### WHAT YOU WILL DO
Lay out the records as a Markdown table with the columns Number and Line, beginning at the line that has "What is the maximum value shown in the chart?" and stopping after the last line of the records. Skip blank lines and leave the pictures out.

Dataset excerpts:
▽

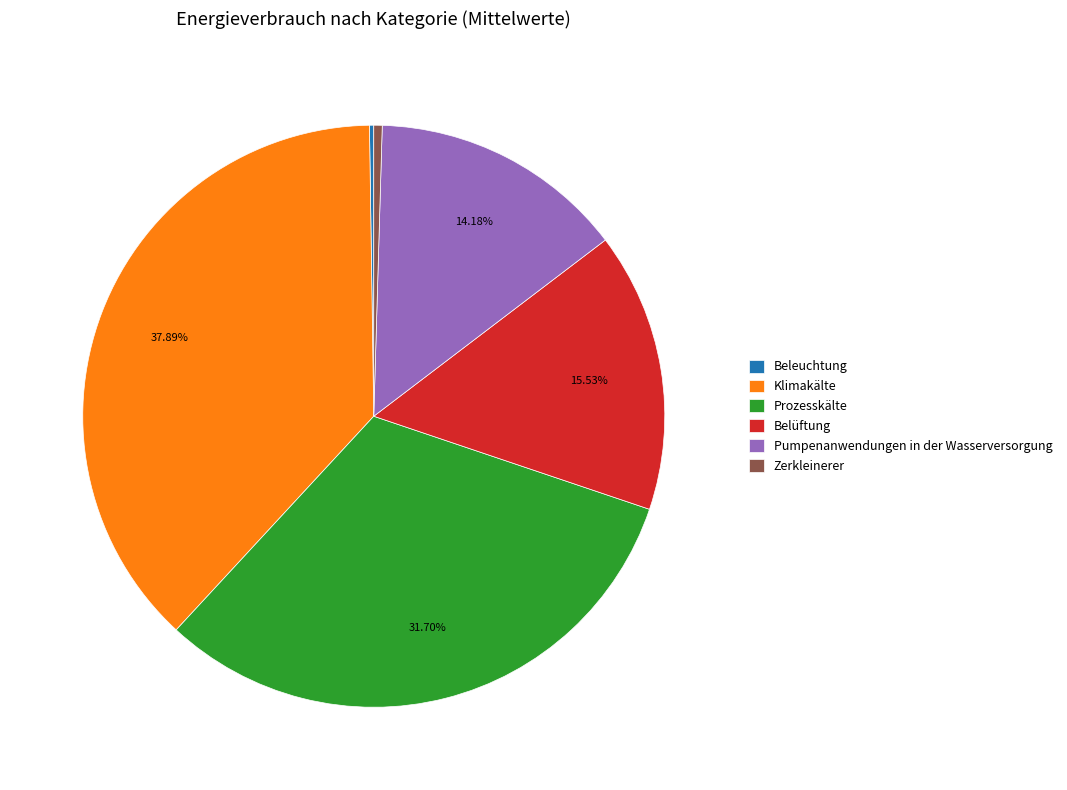

True or false: Prozesskälte accounts for 32% of the total.

True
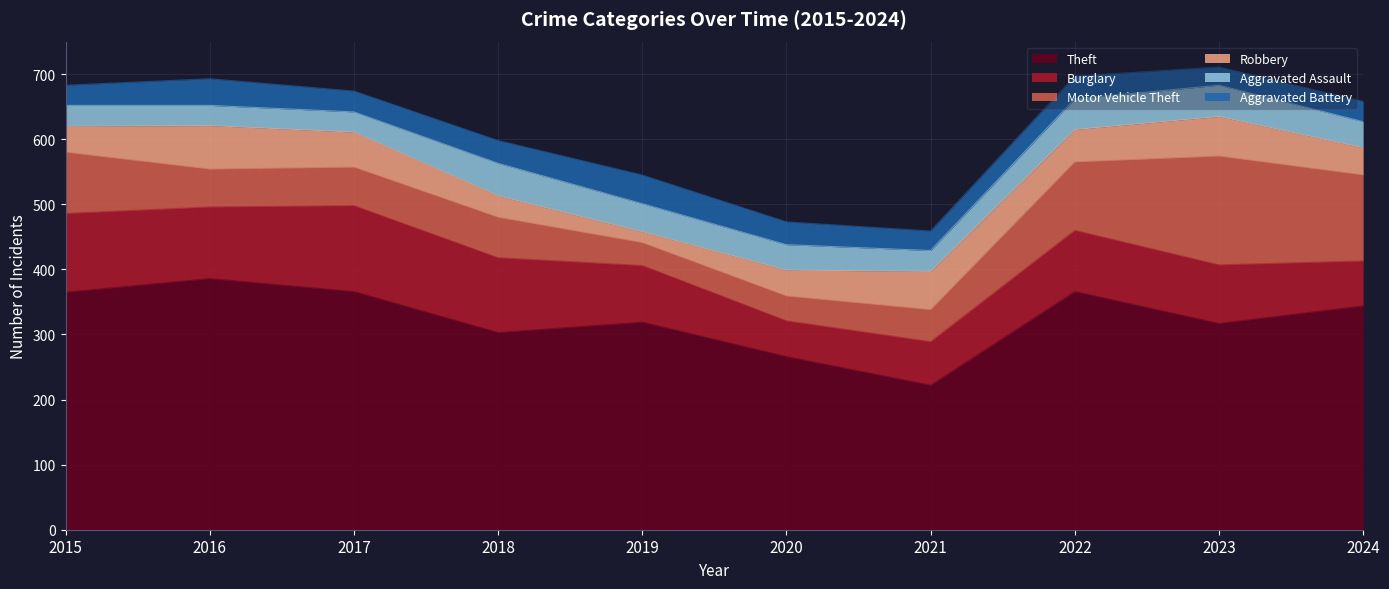

What is the difference between the second highest and second lowest values in the Motor Vehicle Theft series?

94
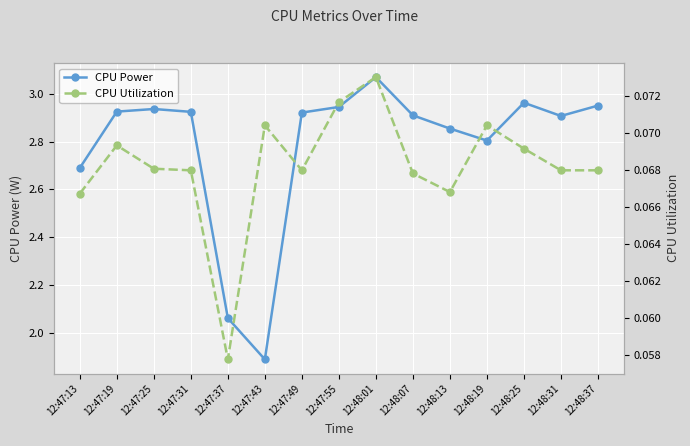

Read the CPU Utilization value at 12:48:31.

0.1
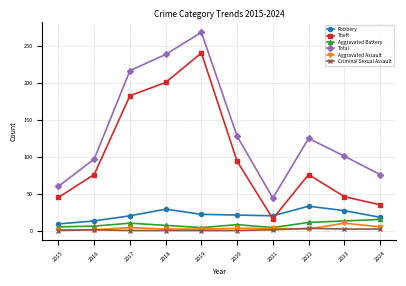

How many lines are shown in the chart?

6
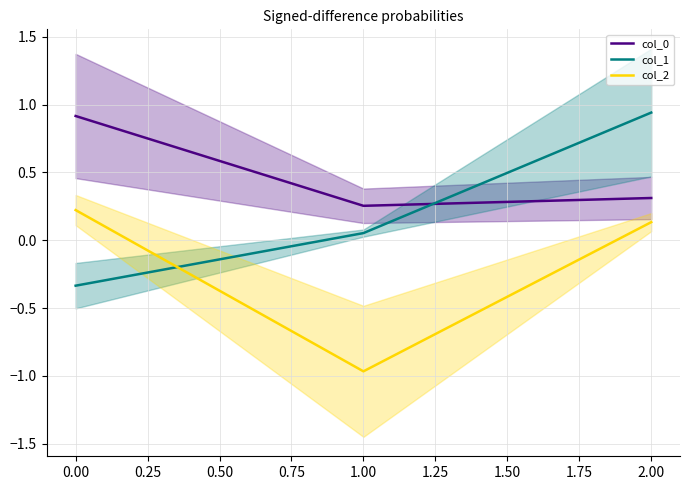

Is the value of col_1 at 1.00 greater than the value of col_2 at 2.00?

No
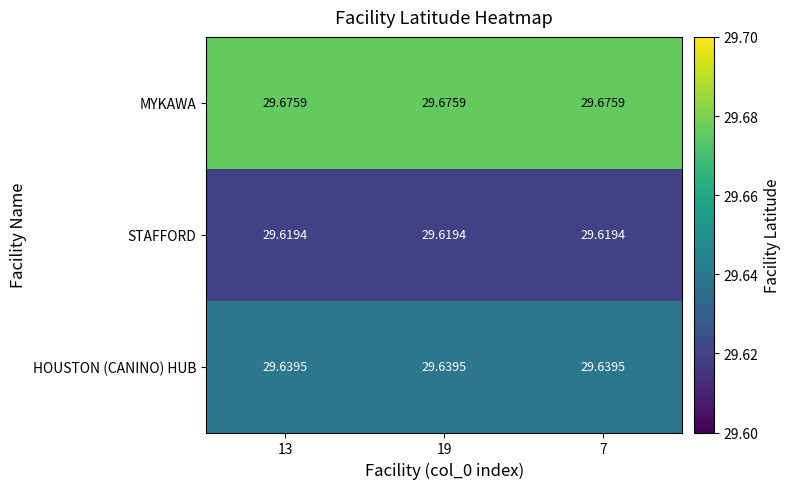

Is the value of STAFFORD at 13 greater than the value of HOUSTON (CANINO) HUB at 7?

No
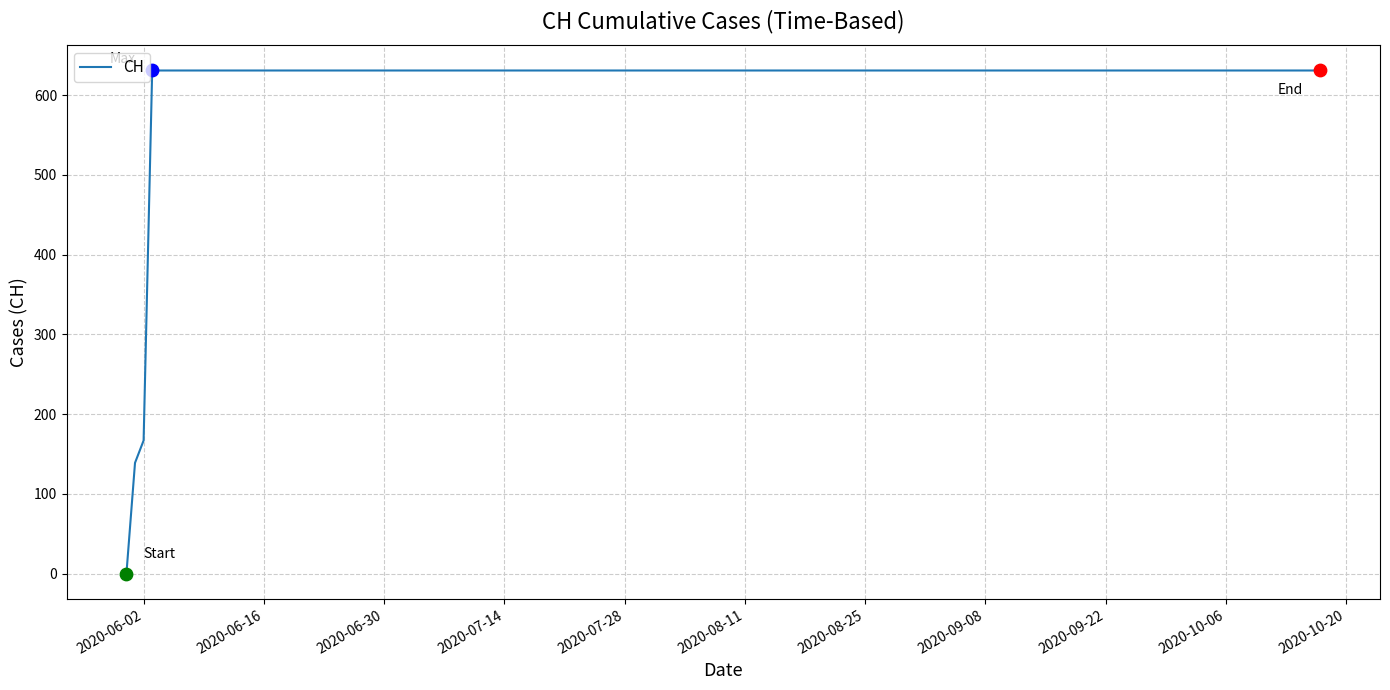

What is the maximum value shown in the chart?

631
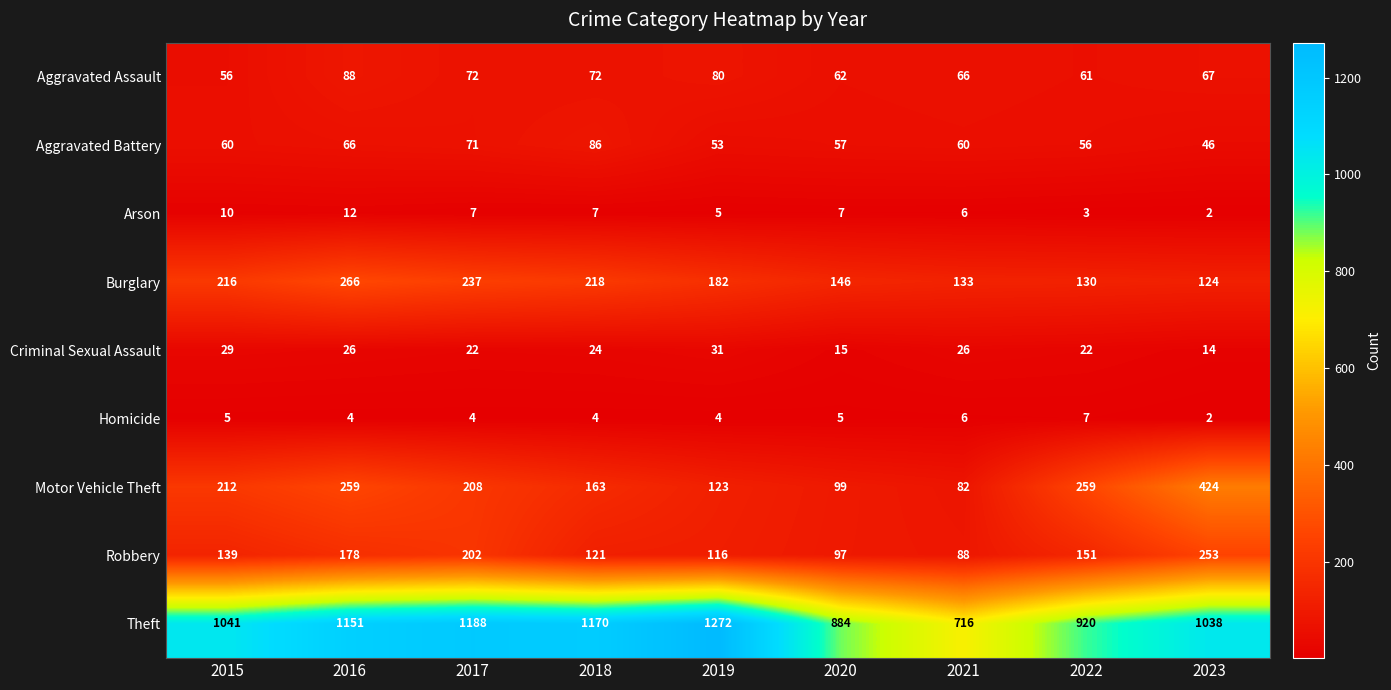

What is the difference between the highest and lowest values at 2016?

1147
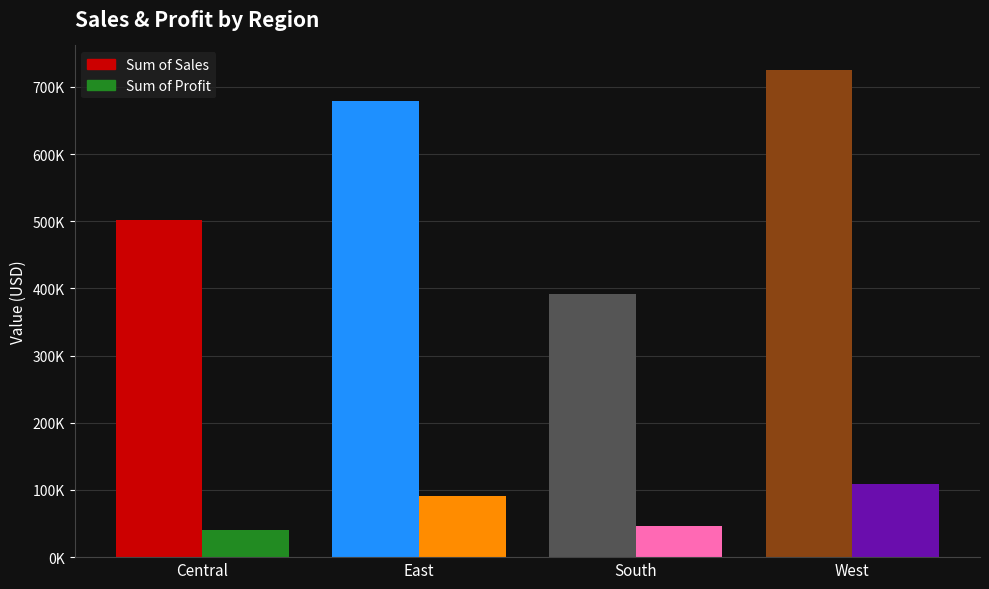

At which label does Sum of Sales first exceed 678781?

East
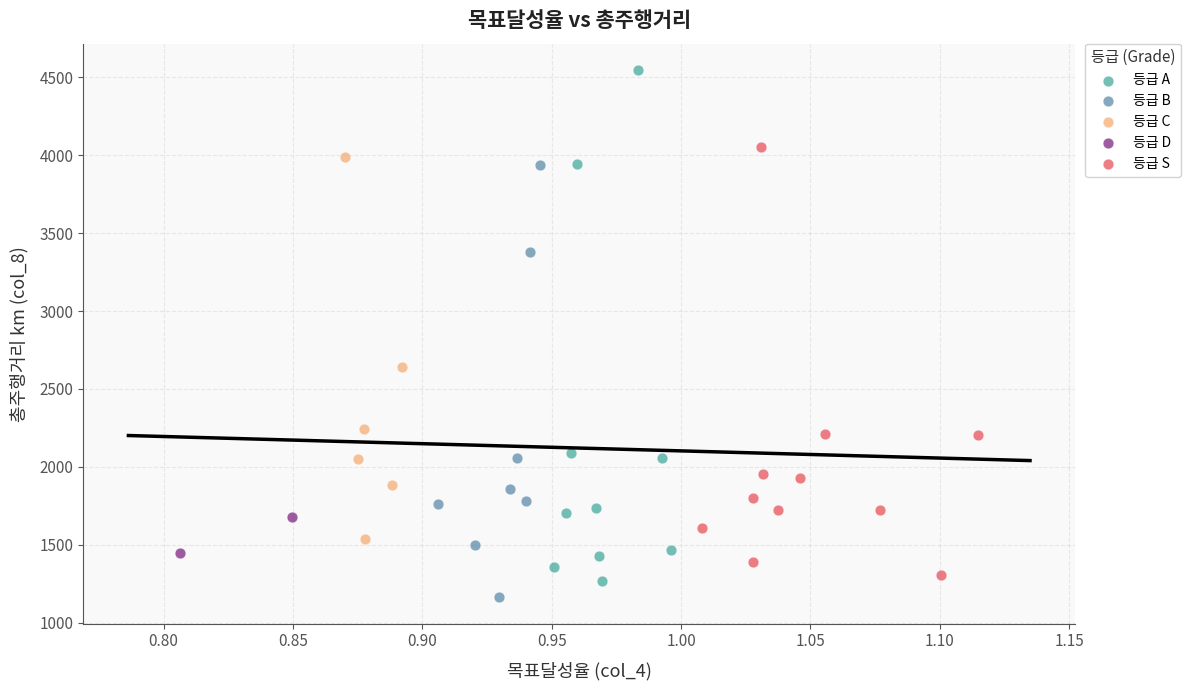

What are all the series names shown in the legend?

등급 A, 등급 B, 등급 C, 등급 D, 등급 S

△

### SOLUTION BELOW
| Number | Line |
|---|---|
| 1 | What is the maximum value shown in the chart? |
| 2 | 631 |
| 3 | What is the difference between the highest and lowest values at 2016? |
| 4 | 1147 |
| 5 | At which label does Sum of Sales first exceed 678781? |
| 6 | East |
| 7 | What are all the series names shown in the legend? |
| 8 | 등급 A, 등급 B, 등급 C, 등급 D, 등급 S |